Information supplied
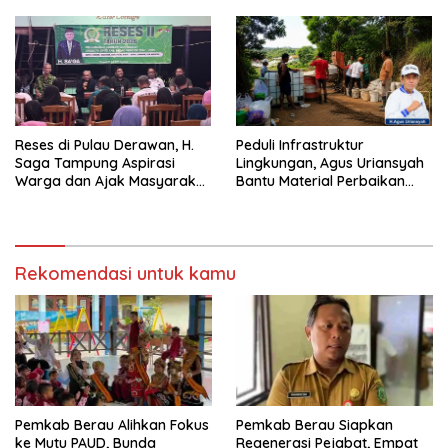
Reses di Pulau Derawan, H.
Peduli Infrastruktur
Saga Tampung Aspirasi
Lingkungan, Agus Uriansyah
Warga dan Ajak Masyarakat
Bantu Material Perbaikan
Bijak Sikapi Efisiensi
Jalan di Gang Angsa
Anggaran
Rekomendasi untuk kamu
Pemkab Berau Alihkan Fokus
Pemkab Berau Siapkan
ke Mutu PAUD, Bunda
Regenerasi Pejabat, Empat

Assignment
Keep to the lines from the one containing "Bantu Material Perbaikan" to the end of the entries above, and retype them exactly.

Result for this exercise
Bantu Material Perbaikan
Bijak Sikapi Efisiensi
Jalan di Gang Angsa
Anggaran
Rekomendasi untuk kamu
Pemkab Berau Alihkan Fokus
Pemkab Berau Siapkan
ke Mutu PAUD, Bunda
Regenerasi Pejabat, Empat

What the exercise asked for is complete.